- _YOUR OBJECTIVE_
Only one stretch of the data below is needed. Output the lines from the one with "Orfield, G., Ee, J., Frankenberg, E., &" up to and including the one with "Texas Education Agency.", exactly as they stand.

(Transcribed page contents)
§
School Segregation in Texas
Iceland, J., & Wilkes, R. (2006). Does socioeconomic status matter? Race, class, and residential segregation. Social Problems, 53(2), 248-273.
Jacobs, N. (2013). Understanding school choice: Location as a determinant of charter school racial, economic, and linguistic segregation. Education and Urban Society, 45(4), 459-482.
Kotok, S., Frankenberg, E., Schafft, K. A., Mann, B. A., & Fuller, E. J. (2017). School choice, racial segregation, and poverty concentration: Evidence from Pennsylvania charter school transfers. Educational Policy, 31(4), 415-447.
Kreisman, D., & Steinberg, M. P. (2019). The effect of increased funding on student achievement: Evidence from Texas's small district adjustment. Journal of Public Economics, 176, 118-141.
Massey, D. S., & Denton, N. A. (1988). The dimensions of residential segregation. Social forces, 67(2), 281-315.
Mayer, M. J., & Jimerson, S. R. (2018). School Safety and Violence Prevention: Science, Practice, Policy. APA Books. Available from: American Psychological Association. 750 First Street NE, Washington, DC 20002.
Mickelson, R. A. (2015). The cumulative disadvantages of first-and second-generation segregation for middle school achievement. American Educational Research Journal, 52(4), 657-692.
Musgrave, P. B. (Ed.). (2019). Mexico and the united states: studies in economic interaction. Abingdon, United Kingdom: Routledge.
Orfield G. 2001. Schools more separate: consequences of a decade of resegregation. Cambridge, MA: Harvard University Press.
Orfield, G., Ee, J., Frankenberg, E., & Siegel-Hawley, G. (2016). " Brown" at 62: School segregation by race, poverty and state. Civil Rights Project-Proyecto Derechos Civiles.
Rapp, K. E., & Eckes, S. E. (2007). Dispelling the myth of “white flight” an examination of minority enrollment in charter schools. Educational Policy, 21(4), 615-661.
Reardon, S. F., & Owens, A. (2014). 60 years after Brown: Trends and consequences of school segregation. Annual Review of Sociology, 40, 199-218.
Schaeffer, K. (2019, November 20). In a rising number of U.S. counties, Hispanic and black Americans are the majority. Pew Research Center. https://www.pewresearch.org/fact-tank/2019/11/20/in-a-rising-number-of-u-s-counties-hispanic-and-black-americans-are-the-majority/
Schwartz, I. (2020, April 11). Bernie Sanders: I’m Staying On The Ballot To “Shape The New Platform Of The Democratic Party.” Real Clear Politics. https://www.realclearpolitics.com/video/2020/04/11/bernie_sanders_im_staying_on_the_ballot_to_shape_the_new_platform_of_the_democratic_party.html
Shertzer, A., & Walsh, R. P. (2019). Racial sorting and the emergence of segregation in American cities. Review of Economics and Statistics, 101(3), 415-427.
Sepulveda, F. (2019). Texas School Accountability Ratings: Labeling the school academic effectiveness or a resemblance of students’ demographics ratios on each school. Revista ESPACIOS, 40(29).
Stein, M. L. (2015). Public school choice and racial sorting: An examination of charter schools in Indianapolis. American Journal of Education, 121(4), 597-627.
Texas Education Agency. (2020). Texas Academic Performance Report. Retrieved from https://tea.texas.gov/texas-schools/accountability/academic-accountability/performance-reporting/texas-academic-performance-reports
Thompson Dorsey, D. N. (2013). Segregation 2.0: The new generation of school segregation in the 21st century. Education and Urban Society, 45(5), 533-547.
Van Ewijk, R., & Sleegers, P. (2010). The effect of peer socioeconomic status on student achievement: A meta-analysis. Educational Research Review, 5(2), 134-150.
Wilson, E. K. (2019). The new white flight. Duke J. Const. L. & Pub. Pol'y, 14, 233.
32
§
- _SOLUTION TO THIS PROBLEM_
Orfield, G., Ee, J., Frankenberg, E., & Siegel-Hawley, G. (2016). " Brown" at 62: School segregation by race, poverty and state. Civil Rights Project-Proyecto Derechos Civiles.
Rapp, K. E., & Eckes, S. E. (2007). Dispelling the myth of “white flight” an examination of minority enrollment in charter schools. Educational Policy, 21(4), 615-661.
Reardon, S. F., & Owens, A. (2014). 60 years after Brown: Trends and consequences of school segregation. Annual Review of Sociology, 40, 199-218.
Schaeffer, K. (2019, November 20). In a rising number of U.S. counties, Hispanic and black Americans are the majority. Pew Research Center. https://www.pewresearch.org/fact-tank/2019/11/20/in-a-rising-number-of-u-s-counties-hispanic-and-black-americans-are-the-majority/
Schwartz, I. (2020, April 11). Bernie Sanders: I’m Staying On The Ballot To “Shape The New Platform Of The Democratic Party.” Real Clear Politics. https://www.realclearpolitics.com/video/2020/04/11/bernie_sanders_im_staying_on_the_ballot_to_shape_the_new_platform_of_the_democratic_party.html
Shertzer, A., & Walsh, R. P. (2019). Racial sorting and the emergence of segregation in American cities. Review of Economics and Statistics, 101(3), 415-427.
Sepulveda, F. (2019). Texas School Accountability Ratings: Labeling the school academic effectiveness or a resemblance of students’ demographics ratios on each school. Revista ESPACIOS, 40(29).
Stein, M. L. (2015). Public school choice and racial sorting: An examination of charter schools in Indianapolis. American Journal of Education, 121(4), 597-627.
Texas Education Agency. (2020). Texas Academic Performance Report. Retrieved from https://tea.texas.gov/texas-schools/accountability/academic-accountability/performance-reporting/texas-academic-performance-reports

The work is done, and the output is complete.